Bu ifadeleri ile Ahmet Midhat, insanda aynı anda hem iyiliğe hem de kötülüğe yatkın bir tarafın olduğunu belirtir ve kötülüğü bir imkân meselesi olarak değerlendirmiş olur. Ahlaki anlamda kötülük, insanda imkân olarak mevcuttur, bunu eyleme dönüştürense insanın özgürce yaptığı seçimlerdir. Bu açıdan düşünüldüğünde Tanrı, kötülük yapabilme/günah işleme kapasitesi ile yarattığı insana irade hürriyeti vererek kötülük yapmıştır. (Peterson-Hasker-Reichenbach-Basinger,2006:228) İnsan için esas eğilimin tabiat-ı melekiye olduğunu belirten Ahmet Midhat, pişmanlığı da tabiat-ı melekiyenin mağlup olmaya razı olmaması ve tabiat-ı şeytaniyenin insanı zorladığı kabahatleri muhafaza edememesi yani tabiat-ı melekiyenin güçlülüğü olarak açıklar.

Ahmet Midhat’a göre insan için iyilik olduğu kadar kötülük de muhtemeldir. İnsanoğlu, iyiliğe olduğu kadar kötülüğe de müsaittir, ancak çevresinde yıkım yapabilecek ya da bir yanıyla melek kadar iyi olabilecekken diğer yanıyla şeytana pabucunu ters giydirecek kadar kötü olan da yine aynı insandır. İnsan, imkân olarak melek ile şeytan arası bir varlıktır.
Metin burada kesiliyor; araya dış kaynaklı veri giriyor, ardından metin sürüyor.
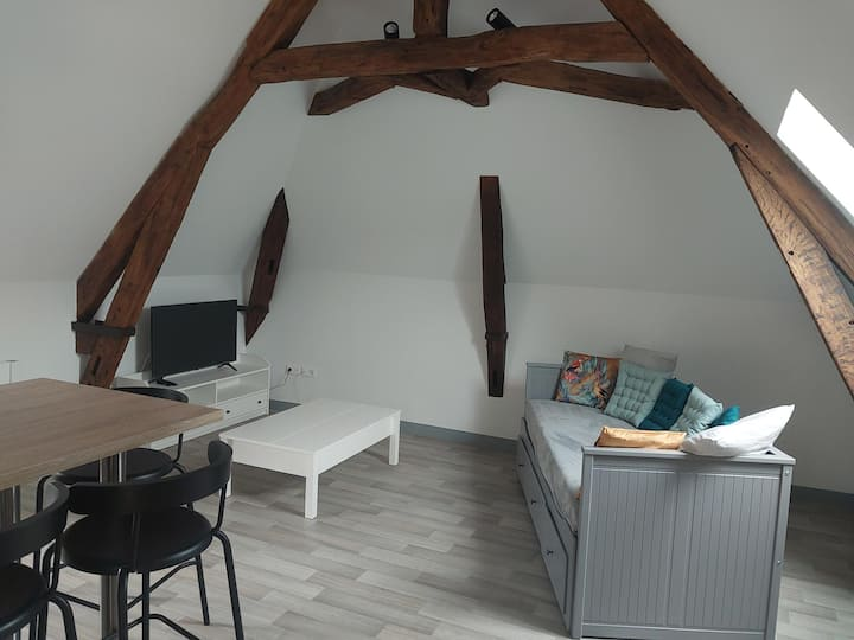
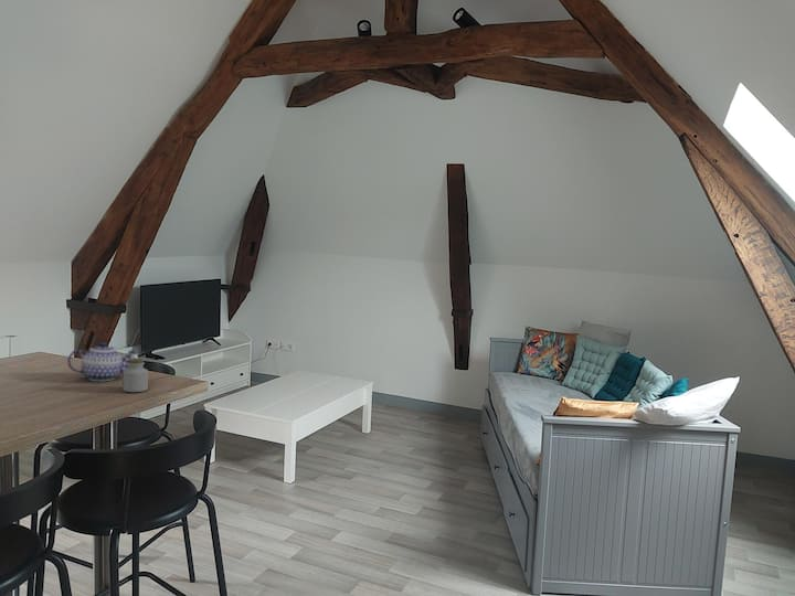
+ jar [121,358,149,393]
+ teapot [66,341,137,382]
Ona bu niteliğini kazandıransa bir nefse ve özgür iradeye sahip olmasıdır:

“Kâh olur ki insanoğlu melekler derecesinde iyilikler, güzellikler gösterir. Kâh

olur ki irtikâb eylediği mel’aneti İblis bile irtikâbdan haya eyler” (SM,38).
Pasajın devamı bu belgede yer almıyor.